Foreign Entity: “Any entity other than a domestic entity.” Includes any entity type existing under the laws of another state or country, even if that entity type does not exist in Illinois.
Governor: Equivalent to an officer or director of a corporation, it is “a person under whose authority the powers of an entity are exercised and under whose direction the business and affairs of the entity are managed.”
Interest: A share or membership in the entity.
Public Organic Document: The publicly filed document which creates the entity, such as the Articles of Organization or Certificate of Incorporation.
Organic Law: The laws governing the internal affairs of an entity.
Private Organic Rules: The internal rules governing an entity, e.g. the bylaws or operating agreement.
Conversions under the Illinois Entity Omnibus Act
Prior to July 1st, 2018, limited conversions were allowed. Only LPs, LLPs, and GPs could convert to an Illinois LLC. Under the Omnibus Act, any entity can convert to any other entity type, domestic or foreign.
- A Plan of Conversion is drafted and approved, according to the organic laws and rules of conversion for the entity. If these do not speak to conversion, then the conversion should be approved in accordance with the rules governing a merger. If there are no rules regarding a merger, then the conversion should be approved by all interest holders.
- A Statement of Conversion is filed with the Illinois Secretary of State (and the foreign jurisdiction as applicable). Forms for the Statement of Conversion will be available on July 2nd, but according to statute, the statement should include the following:
- Name and type of entity before and after the conversion.
- Effective date of the conversion.
- Statement that the plan of conversion was approved in accordance with Article 805 ILCS 415.
- Text of the “public organic document” that forms the converted entity, provided as an attachment and signed by an authorized person. (Note: if the resulting entity is an IL entity, the text must satisfy the requirements for a restatement of the public organic document.)
Domestications under the Illinois Entity Omnibus Act
Similar to conversion, rules regarding domestication were also limited under previous Illinois law.
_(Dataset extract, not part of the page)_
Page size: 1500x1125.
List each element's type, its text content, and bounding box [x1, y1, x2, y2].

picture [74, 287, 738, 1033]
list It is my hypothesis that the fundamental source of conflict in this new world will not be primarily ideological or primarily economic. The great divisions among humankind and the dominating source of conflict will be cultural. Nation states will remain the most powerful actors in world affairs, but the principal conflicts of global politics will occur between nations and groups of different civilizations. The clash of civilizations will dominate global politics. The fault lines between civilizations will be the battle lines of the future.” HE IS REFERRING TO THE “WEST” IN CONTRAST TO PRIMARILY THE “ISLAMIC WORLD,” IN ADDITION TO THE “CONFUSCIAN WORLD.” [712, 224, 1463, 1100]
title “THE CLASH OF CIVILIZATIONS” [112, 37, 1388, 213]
Illinois LLCs could domesticate (become an LLC in another state or country), and foreign LLCs could domesticate into Illinois, as long as that was permitted by the laws of the foreign jurisdiction.
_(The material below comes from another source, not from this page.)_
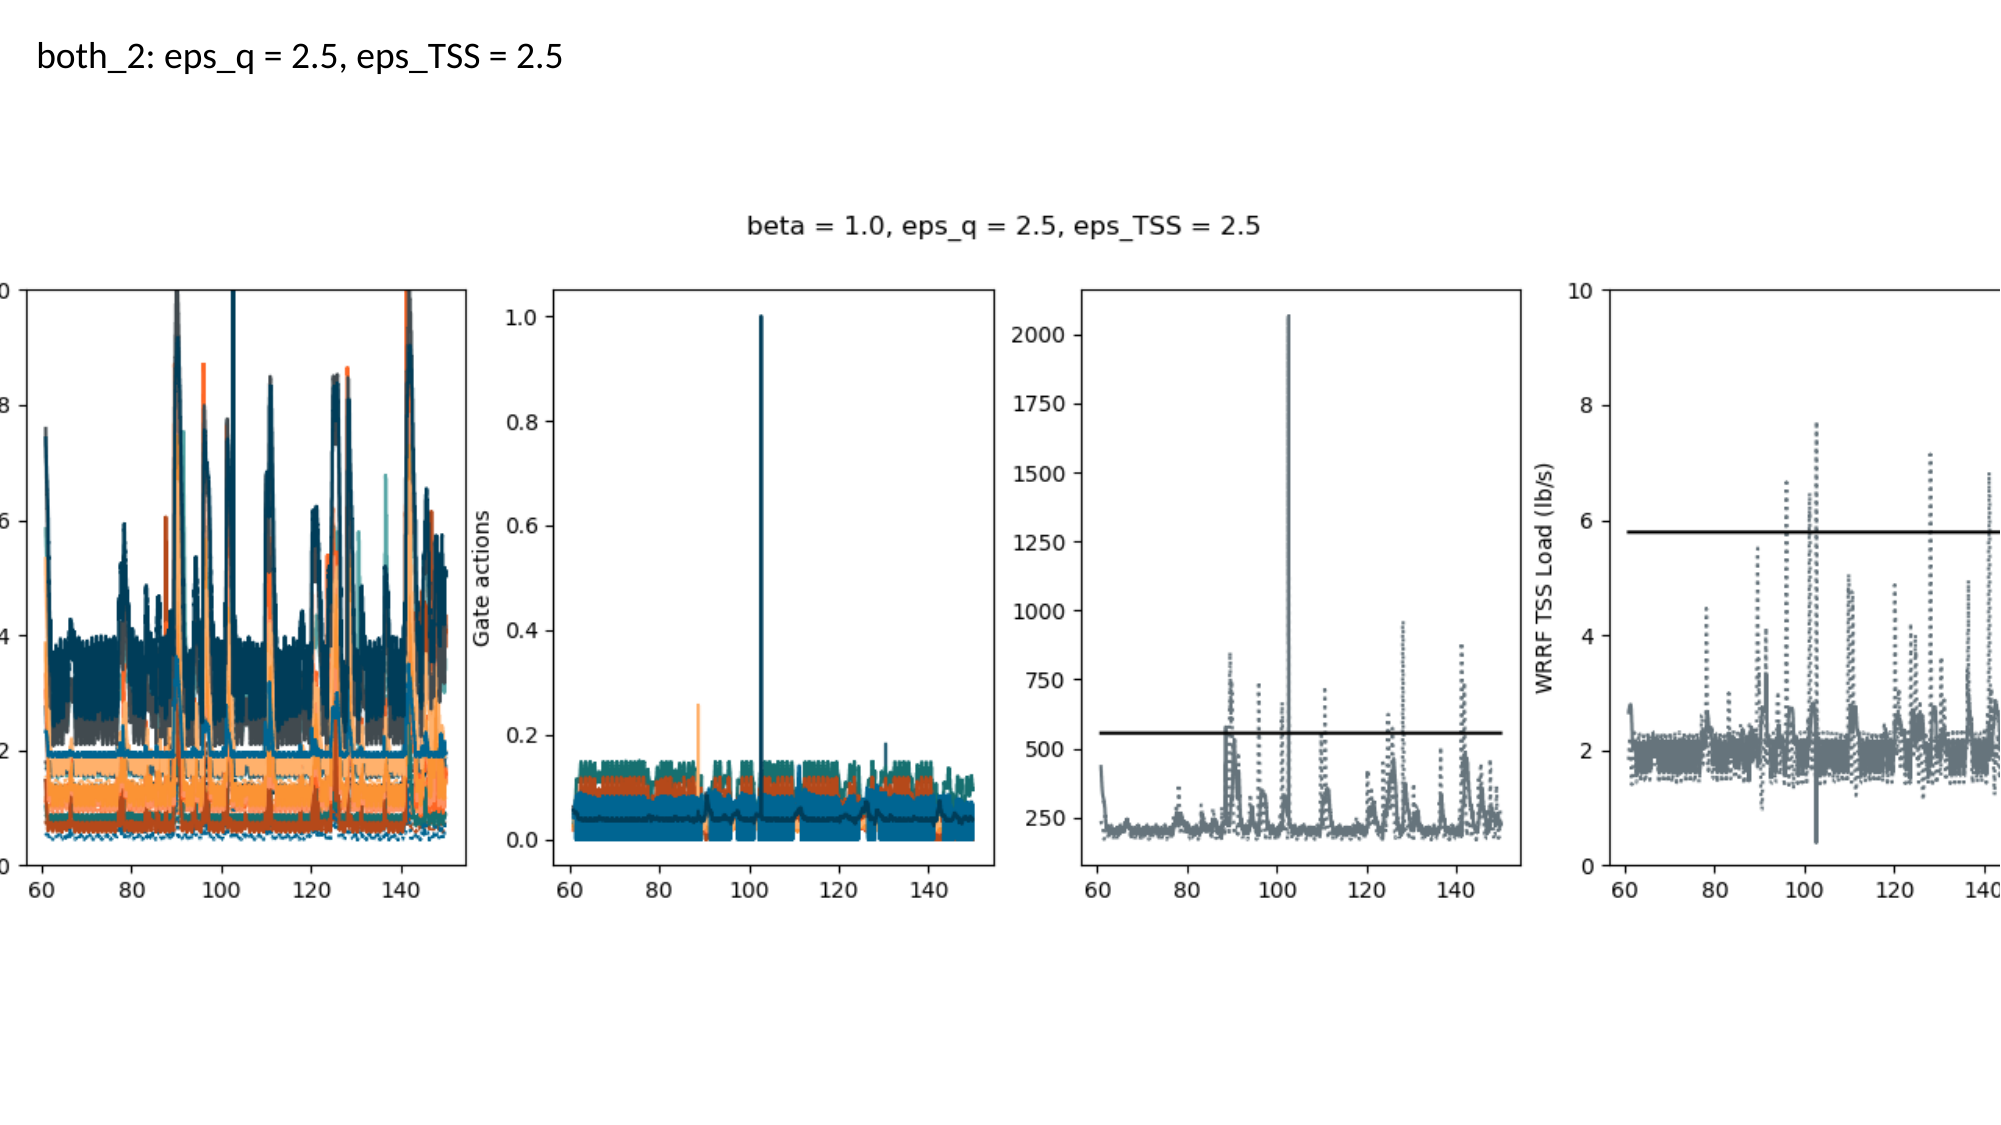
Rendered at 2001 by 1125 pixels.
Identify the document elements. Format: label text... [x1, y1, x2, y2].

picture [0, 202, 2000, 923]
text_box both_2: eps_q = 2.5, eps_TSS = 2.5 [21, 23, 580, 84]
As of July 1, 2018, domestications are expanded to allow any domestic entity to become an entity of the same type in another jurisdiction, and a foreign entity to become an Illinois entity of the same entity type. The latter are still only permitted if also allowed by the laws of the foreign jurisdiction.
The provisions for domestication are similar to those for conversion. The Plan of Domestication is approved in accordance with organic laws and rules for a domestic entity, and in accordance with the laws of the jurisdiction of organization for a foreign entity. If the entity is domesticating into Illinois, the text of its public organic document must be included, following the rules for a restatement. If the entity is domesticating out of Illinois, then an address for service of process must be provided.
As with conversions, a domestication may be abandoned before the effective date. If this occurs after filing of the statement of domestication, a statement of abandonment must be filed.
Winds of Change
By allowing statutory conversions and domestications for any entity type, Illinois becomes another of dozens of states that have embraced these new types of filing. Statutory conversions make it much simpler for an entity to adopt the type and jurisdiction that suits its current needs, while maintaining continuous existence.
Although the filing process is simple, it is, of course, important for an entity to ensure they have given careful consideration to tax and business implications of such a profound change by consulting with their attorney and accountant ahead of time.
This article is provided for informational purposes only and should not be considered, or relied upon, as legal advice.